> _Passage given_:
»»
I’m mostly glad that the rick-man and I decided to skip this summer’s travel season. The travel news from multiple friends bemoans the high temperatures gripping much of the nation, the wildfires that are creating so much destruction in the west, the severe storms and flooding in both the expected and unexpected locales, and the onslaught of mosquitoes that are a byproduct of an unusually warm winter past. Not to mention the impact of travel destinations packed with summer crowds that I casually stereotype as screaming that campy song: “Schools out for summer!”
But regardless the weather, I get a wee bit “difficult” if I don’t get at least an hour of outdoor time each day. Early morning and late afternoon walks are my fallback baseline, but they forfeit the possibility of an afternoon breeze and encourage the accompaniment of mosquitoes. And so I’ve spent most mornings on my bicycle, with two hours of riding through the connecting neighborhoods of this corner of suburbia. Neighborhoods can provide an interesting backdrop to watch Mother Nature doing what Mother Nature does.
I ride my bike and watch a juvenile Red-shouldered hawk, perched on the wrought-iron gated driveway of a mini-mansion. Two mockers swoop in and give chase. Mockers can be viewed as the bullies or the security guards of the neighborhood—it depends on your view as a witness, or as a victim, of their behavior. But you have to love their consistent “This is mine!” attitude, especially when they give chase to a predator multiple times their size. And like most of Mother Nature’s creation, their species behavior is based on objective instinct for survival, as compared to a few of Mother Nature’s creation, whose species behavior may add subjective opinion into the mix. Or at least that’s what I think.
I ride my bike and watch small groups of American Robins that made the decision to spend this summer homesteading the wooded edge of a golf course community. I wonder their choice not to migrate to the cooler locales that Sibley points them toward for summer residency.
I ride through the older neighborhoods, with less material wealth and more of the grand old Live Oak trees, with gnarled and bent limbs sweeping to the ground. Why do we view trees as beautiful when they are old and gnarled and bent—and view humans as not? These oaks are alive with Blue Jays and squirrels, openly bickering over fallen nuts, homestead rights and HOA regulations.
And the common theme that unifies all of these neighborhoods? The smell of Bounce escaping from dryer vents. The smell of Bounce seems to be a uniting characteristic of middle-class American neighborhoods.
««
Data entries:
»»
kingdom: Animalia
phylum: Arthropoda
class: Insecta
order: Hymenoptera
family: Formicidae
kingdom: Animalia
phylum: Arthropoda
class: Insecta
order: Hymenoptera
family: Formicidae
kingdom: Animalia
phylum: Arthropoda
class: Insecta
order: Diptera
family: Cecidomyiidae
««
»»
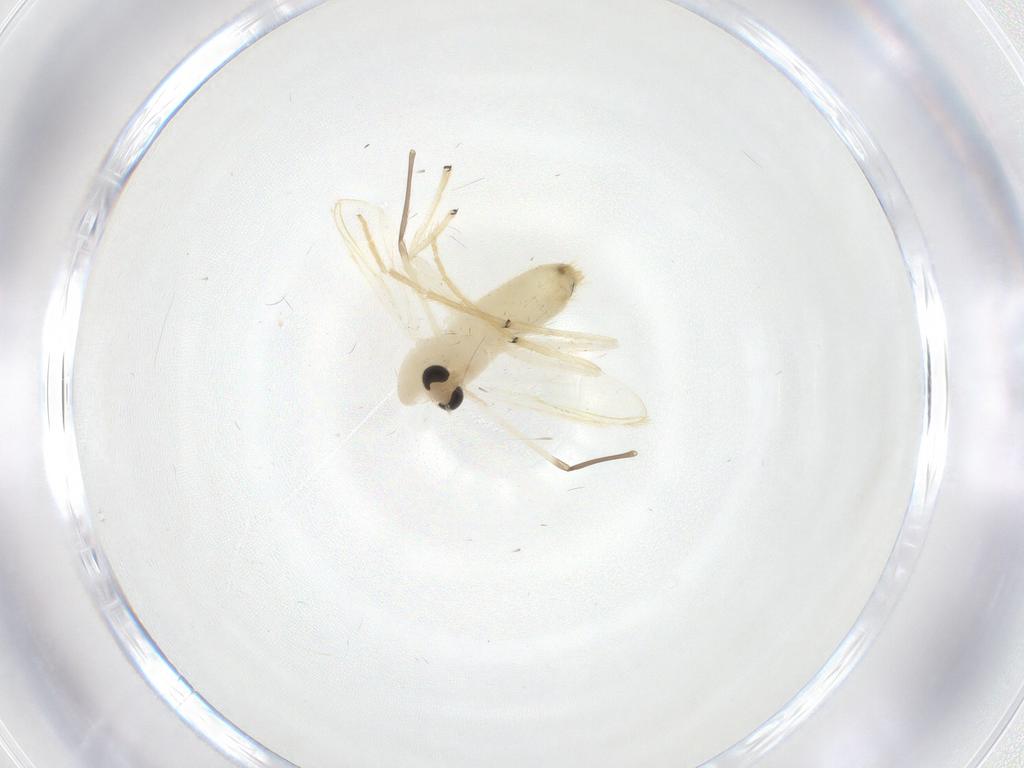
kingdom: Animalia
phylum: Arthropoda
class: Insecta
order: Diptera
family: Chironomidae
««
> _Set exercise 1_:
In the essay about neighborhood bike rides, what smell does the writer say is common to all the neighborhoods?
> _Set exercise 2_:
Echo the stretch of the essay about neighborhood bike rides from "And the common" through "middle-class American neighborhoods.".

> _Finished answer 1_:
The smell of Bounce escaping from dryer vents.

> _Finished answer 2_:
And the common theme that unifies all of these neighborhoods? The smell of Bounce escaping from dryer vents. The smell of Bounce seems to be a uniting characteristic of middle-class American neighborhoods.